§ Records for the exercise
= Beginning of Section =

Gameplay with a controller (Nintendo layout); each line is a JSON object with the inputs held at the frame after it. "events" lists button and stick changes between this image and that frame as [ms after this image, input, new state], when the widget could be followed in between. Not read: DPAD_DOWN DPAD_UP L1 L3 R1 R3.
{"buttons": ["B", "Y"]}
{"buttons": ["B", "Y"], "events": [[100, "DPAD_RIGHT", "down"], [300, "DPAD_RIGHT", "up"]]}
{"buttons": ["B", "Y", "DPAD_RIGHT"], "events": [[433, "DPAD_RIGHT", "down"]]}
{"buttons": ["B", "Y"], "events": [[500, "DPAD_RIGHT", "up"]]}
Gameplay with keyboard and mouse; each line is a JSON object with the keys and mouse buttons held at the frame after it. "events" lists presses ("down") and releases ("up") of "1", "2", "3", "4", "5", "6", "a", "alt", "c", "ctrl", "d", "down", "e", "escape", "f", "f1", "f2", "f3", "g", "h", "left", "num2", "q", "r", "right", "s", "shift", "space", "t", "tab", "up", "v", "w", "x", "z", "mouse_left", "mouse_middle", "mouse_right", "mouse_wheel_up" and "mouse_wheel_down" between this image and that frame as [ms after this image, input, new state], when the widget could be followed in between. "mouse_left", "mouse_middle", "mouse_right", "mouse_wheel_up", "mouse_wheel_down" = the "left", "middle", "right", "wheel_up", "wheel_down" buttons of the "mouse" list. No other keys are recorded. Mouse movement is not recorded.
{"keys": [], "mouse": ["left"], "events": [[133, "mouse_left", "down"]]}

= End of Section =
= Beginning of Section =

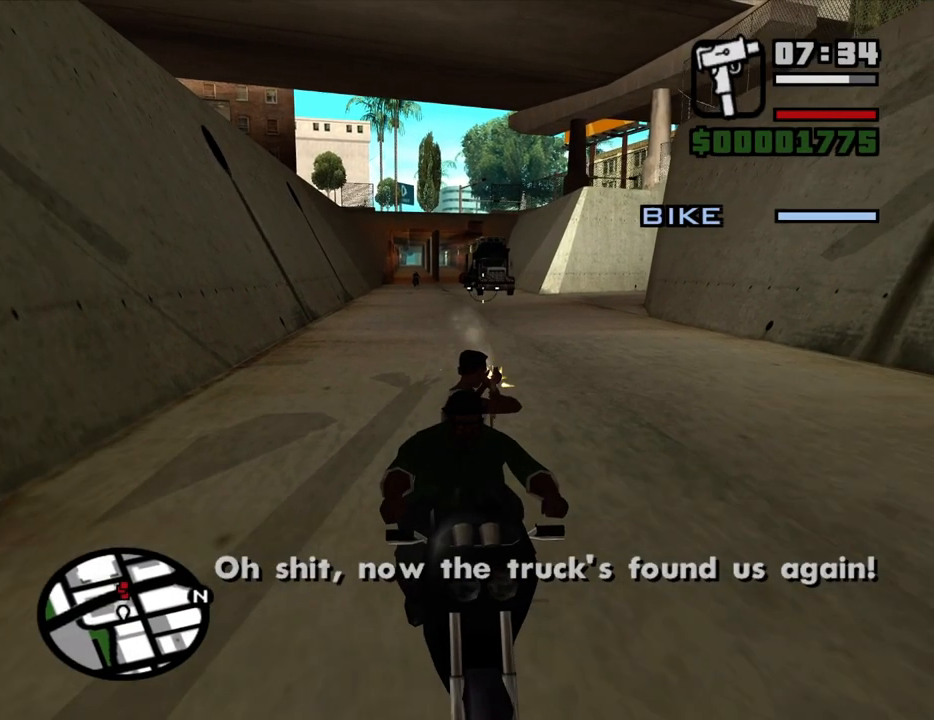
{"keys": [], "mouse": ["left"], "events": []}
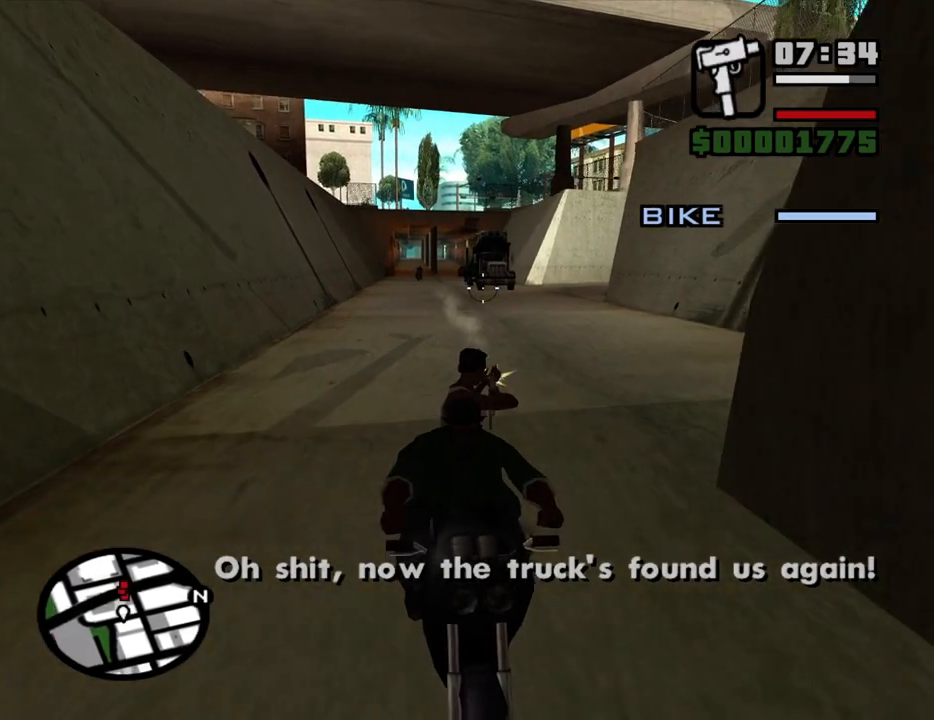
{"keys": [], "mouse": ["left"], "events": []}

= End of Section =

§ What the task asks
Search the entries for the word "held". Copy each line where it appears.

§ Task solution
Gameplay with a controller (Nintendo layout); each line is a JSON object with the inputs held at the frame after it. "events" lists button and stick changes between this image and that frame as [ms after this image, input, new state], when the widget could be followed in between. Not read: DPAD_DOWN DPAD_UP L1 L3 R1 R3.
Gameplay with keyboard and mouse; each line is a JSON object with the keys and mouse buttons held at the frame after it. "events" lists presses ("down") and releases ("up") of "1", "2", "3", "4", "5", "6", "a", "alt", "c", "ctrl", "d", "down", "e", "escape", "f", "f1", "f2", "f3", "g", "h", "left", "num2", "q", "r", "right", "s", "shift", "space", "t", "tab", "up", "v", "w", "x", "z", "mouse_left", "mouse_middle", "mouse_right", "mouse_wheel_up" and "mouse_wheel_down" between this image and that frame as [ms after this image, input, new state], when the widget could be followed in between. "mouse_left", "mouse_middle", "mouse_right", "mouse_wheel_up", "mouse_wheel_down" = the "left", "middle", "right", "wheel_up", "wheel_down" buttons of the "mouse" list. No other keys are recorded. Mouse movement is not recorded.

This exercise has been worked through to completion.